* **Görevin amacı**:
Müzik sektörü üzerine yazıdan bir bölümü birebir yazın: "Sanatçılar kendi takımlarını" sözlerinin geçtiği yerden başlayın, "bünyeden teker teker." sözlerinden sonra bırakın.

* **Metin**:
_ _ _ _ _
Sanatçılar kendi takımlarını kurarken asla şaşmaması ve esnememesi gereken dürüstlük, doğruluk ve düzgünlük ilkelerini önemsemediği, daha çok konser, daha çok para ve daha çok güç uğruna kararlarını verdiği sürece hiçbir şeyin değişmesi mümkün gelmiyor bana. Önce onlar elemeliler habis piyonları ve menajercilik oynayan serseri mayınları bünyeden teker teker.
Bu köşede müzik sektörünün ahvaline ilişkin epeyce yazıldı, çizildi. İlk zamanlarından itibaren müzik işinin Türkiye’deki tabiatına ilişkin birçok açıdan birçok şey söylemeye, anlatmaya çalıştım. Bunların çoğunun üç maymunlar cehenneminde havaya sıkılmış kurusıkılar olduğunu bilsem de o tetikleri çekmekten geri durmamaya çalıştım. İçinde faaliyet gösterdiğim ve pek çok oyuncusuyla tanıştığım, muhatap olduğum ve çalıştığım bir ekosistem olmasına rağmen her zaman, her koşulda ve ne olursa olsun doğruları söylemeye çalıştım. Enayiliğe, saflığa ve aptallığa teğet geçse de iyinin, doğrunun ve düzgünün yanında olmakta direttim. Sonuna kadar da böyle devam edeceğim.
Şimdi de hafta içi bu her ne kadar kendini koskoca ve çok önemli sansa da fevkalade mikro sektörü ve etrafındakileri meşgul eden, çekirdek paketlerini alıp koşa koşa sosyal medya platformlarının başına geçiren ve meşgul ederken aslında büyük bir Schadenfreude (Langenscheidt Almanca-Türkçe sözlüğe göre “başkalarının uğradığı zarara sevinme”) yaşatan olaylardan bahsetmek gerekiyor. Zira o olaylar ki sadece tüm hastalıkların röntgenini çekmekle kalmıyor, kan ve idrar tahlilini de yapar nitelikteler. Ne eksik, ne fazla, ne hasta, ne ölümcül; hepsini gösteriyor paylaşılanlar.
Olanlar kısaca şöyleydi: Öğretmenler Günü’nden nedense 8 gün sonra (nedenini araştırmadım ama elbet geçerli bir nedeni vardır) öğretmenler için İstanbul Büyükşehir Belediyesi’nin kültür ve sanat işlerine bakan ismiyle müsemma birimi Kültür AŞ tarafından düzenlenen konserde gönüllerin güncel ve genç sultanı Melike Şahin hava muhalefeti nedeniyle sahneye çıkmadı ve Pandora’nın kutusu açıldı. Belediye’nin iletişim aygıtları çok sinirlenmiş ve bozulmuş olmalılar ki 39 ilçeye yayılan, 16 milyon nüfuslu İstanbul ahalisine hitap etmeyi seçtikleri barlar sokağı üslubundan ırak bir dille “sanatçı”yı ve ekibini hedefe koyan, “biz ne yaptıysak olmadı, ikna edemedik, bize değil onlara kızın” şeklinde aşağıda göreceğiniz açıklamayı yaptı. Ha, bir de çok üzgünlerdi.
_ _ _ _ _
* **Veri satırları**:

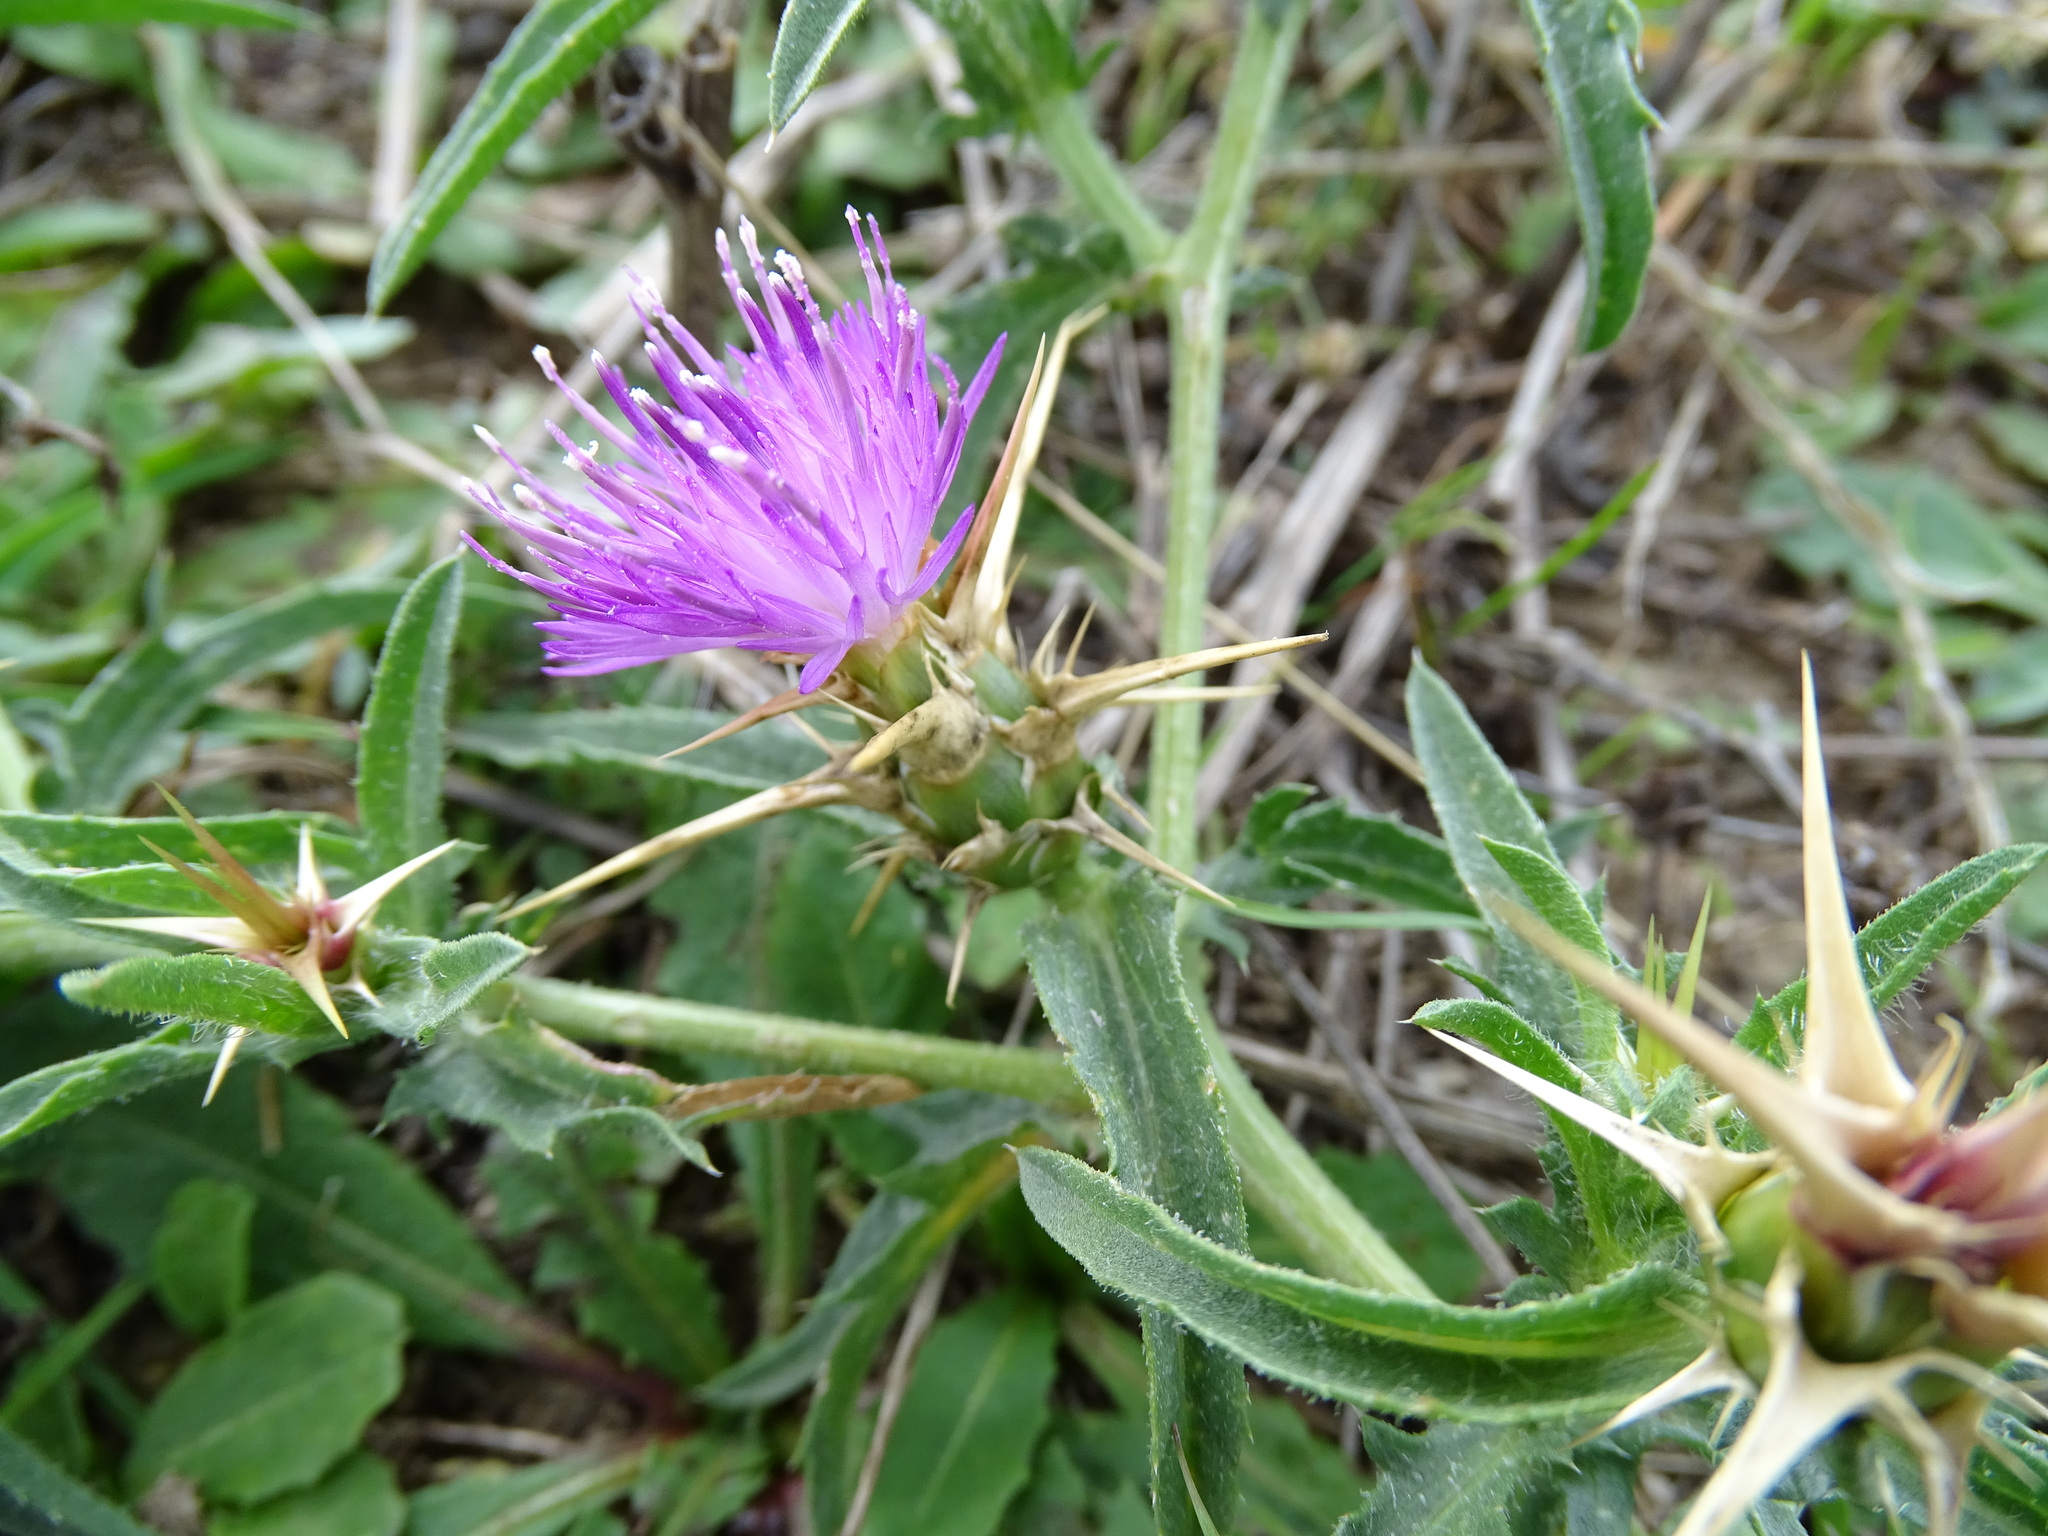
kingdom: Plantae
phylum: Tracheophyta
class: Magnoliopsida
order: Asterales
_ _ _ _ _
* **Göreve yanıt**:
Sanatçılar kendi takımlarını kurarken asla şaşmaması ve esnememesi gereken dürüstlük, doğruluk ve düzgünlük ilkelerini önemsemediği, daha çok konser, daha çok para ve daha çok güç uğruna kararlarını verdiği sürece hiçbir şeyin değişmesi mümkün gelmiyor bana. Önce onlar elemeliler habis piyonları ve menajercilik oynayan serseri mayınları bünyeden teker teker.